WORK INSTRUCTIONS.
- A) Answer these from the passage about Slick:
(i) What animal did the narrator's father hunt?
(ii) How did the mother dog die?
(iii) What name did the narrator's mother give the long-haired puppy?
- B) Reproduce the passage about Slick word for word, starting at "It has been" and ending at "and care for.".

SELECTED EXCERPT.
★ ★ ★ ★ ★
It has been said that a dog is man’s best friend.  If that is the case, then it should follow that a dog would be a young boy’s best friend.  I am convinced that the best scenario is when a young boy adopts a puppy and they both grow up together.  They are companions, pals, and playmates. I can testify that this can be the case.

 

In the early 1940s in deep East Texas, as an eight year old boy, the good Lord presented me with an unplanned puppy.  My father was an avid fox hunter, and he always had several fox hounds in a pen behind our house.  I loved those dogs, but they were in reality my dads, and not mine.  Somehow it is different when the dog is yours, to love, feed, and care for.

 

I recall that it happened this way:  One day we all heard what sounded like puppies’ cries coming from under our house.  After a couple of days, they had become quite obvious, and my dad crawled under our house to check out the noises.  He found a stray dog, a female that had given birth to two puppies under the house.  She was a stranger to us, but had obviously adopted our house and thus our family to assist her in the rearing of her two offspring.

 

Being a dog lover, my father allowed the “single” mother to stay with her two very cute, black and white, puppies.  She was very protective for several weeks and would not allow any intruders.  Finally the day came when the puppies ventured out side and I got my first glimpse of them….and what beautiful puppies they were.

 

Then suddenly tragedy struck.  The mother dog was struck and killed by an automobile on the street in front of our house.  Now, we had two orphaned puppies on our hands.  They were rather small dogs, both marked identically, except one was slick haired, and the other long haired.  Both were black with white markings, and stockings.

 

I adopted the slick haired puppy and named him “Slick”.  My mother fell for the long haired one and named it “Fuzz”.  We began to feed and love both puppies and they became attached to us and our home.  “Fuzz” stayed with my mother, following her around the house and yard, while “Slick” partnered with me.  He was my friend and my buddy for a very long time.  He greeted me every day when I got home from school.  He romped on my bed with me, and went squirrel hunting and fishing with me.  He loved the water, and against my wishes he would jump into the pond when I would go fishing.  I was sure that he was scaring off the fish by playing around in the water.
★ ★ ★ ★ ★
EXTRACTED RECORDS.

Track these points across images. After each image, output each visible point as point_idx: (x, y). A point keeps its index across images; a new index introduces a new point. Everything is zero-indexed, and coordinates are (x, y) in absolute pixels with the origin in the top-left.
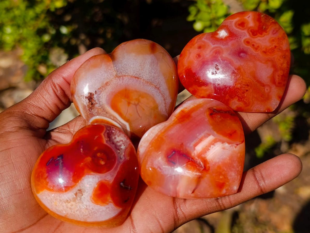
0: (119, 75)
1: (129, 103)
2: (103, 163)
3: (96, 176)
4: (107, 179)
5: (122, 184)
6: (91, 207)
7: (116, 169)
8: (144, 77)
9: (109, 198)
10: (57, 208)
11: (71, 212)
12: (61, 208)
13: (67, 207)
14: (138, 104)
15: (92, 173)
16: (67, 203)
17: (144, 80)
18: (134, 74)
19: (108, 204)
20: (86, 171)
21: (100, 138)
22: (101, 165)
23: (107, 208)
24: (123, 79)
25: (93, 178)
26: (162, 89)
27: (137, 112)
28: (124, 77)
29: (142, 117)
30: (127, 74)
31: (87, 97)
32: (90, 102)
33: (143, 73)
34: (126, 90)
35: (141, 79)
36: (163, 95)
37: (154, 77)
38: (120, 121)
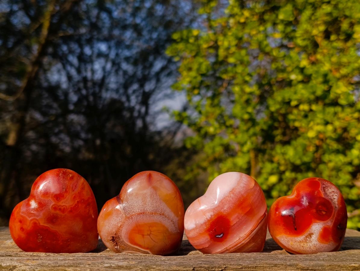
0: (128, 216)
1: (143, 235)
2: (324, 213)
3: (320, 223)
4: (329, 225)
5: (338, 226)
6: (318, 245)
7: (333, 217)
8: (148, 210)
9: (331, 238)
10: (293, 247)
11: (303, 249)
12: (296, 247)
13: (300, 246)
14: (150, 233)
15: (318, 221)
16: (300, 243)
17: (148, 213)
18: (140, 210)
19: (330, 242)
20: (313, 220)
21: (319, 192)
22: (323, 215)
23: (328, 245)
24: (132, 218)
25: (319, 224)
26: (166, 213)
27: (153, 240)
28: (132, 216)
29: (157, 242)
30: (134, 213)
31: (111, 240)
32: (114, 243)
33: (146, 207)
34: (137, 226)
35: (146, 213)
36: (169, 218)
37: (156, 207)
38: (142, 250)
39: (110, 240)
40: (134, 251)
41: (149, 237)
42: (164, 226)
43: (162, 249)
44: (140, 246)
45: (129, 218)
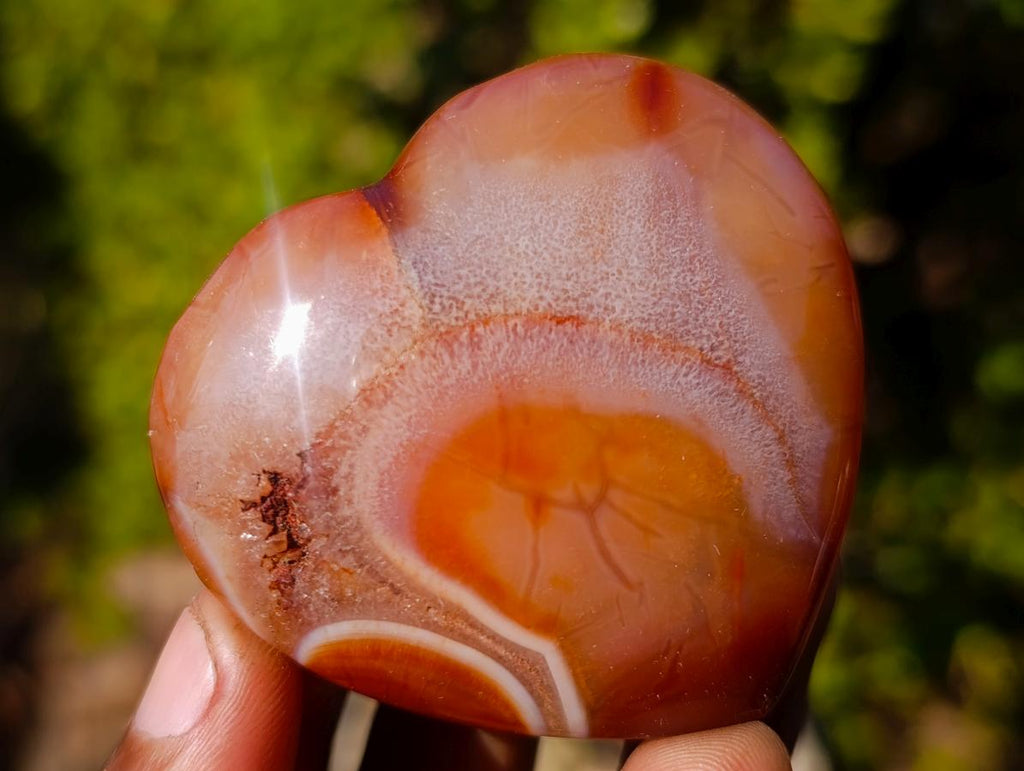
0: (444, 319)
1: (539, 505)
8: (618, 305)
14: (602, 498)
18: (548, 295)
24: (475, 344)
26: (751, 367)
27: (605, 554)
28: (480, 330)
29: (641, 584)
30: (497, 308)
31: (254, 505)
32: (275, 532)
33: (606, 277)
34: (503, 416)
35: (598, 322)
36: (765, 411)
37: (685, 297)
38: (494, 637)
39: (249, 505)
40: (428, 626)
41: (578, 520)
42: (715, 466)
43: (666, 653)
44: (493, 591)
45: (448, 338)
★ ★ ★ ★ ★
ANSWERS TO THE EXERCISES.
- A)
(i) Foxes.
(ii) An automobile struck and killed her on the street in front of the family's house.
(iii) "Fuzz".

- B)
It has been said that a dog is man’s best friend.  If that is the case, then it should follow that a dog would be a young boy’s best friend.  I am convinced that the best scenario is when a young boy adopts a puppy and they both grow up together.  They are companions, pals, and playmates. I can testify that this can be the case.

 

In the early 1940s in deep East Texas, as an eight year old boy, the good Lord presented me with an unplanned puppy.  My father was an avid fox hunter, and he always had several fox hounds in a pen behind our house.  I loved those dogs, but they were in reality my dads, and not mine.  Somehow it is different when the dog is yours, to love, feed, and care for.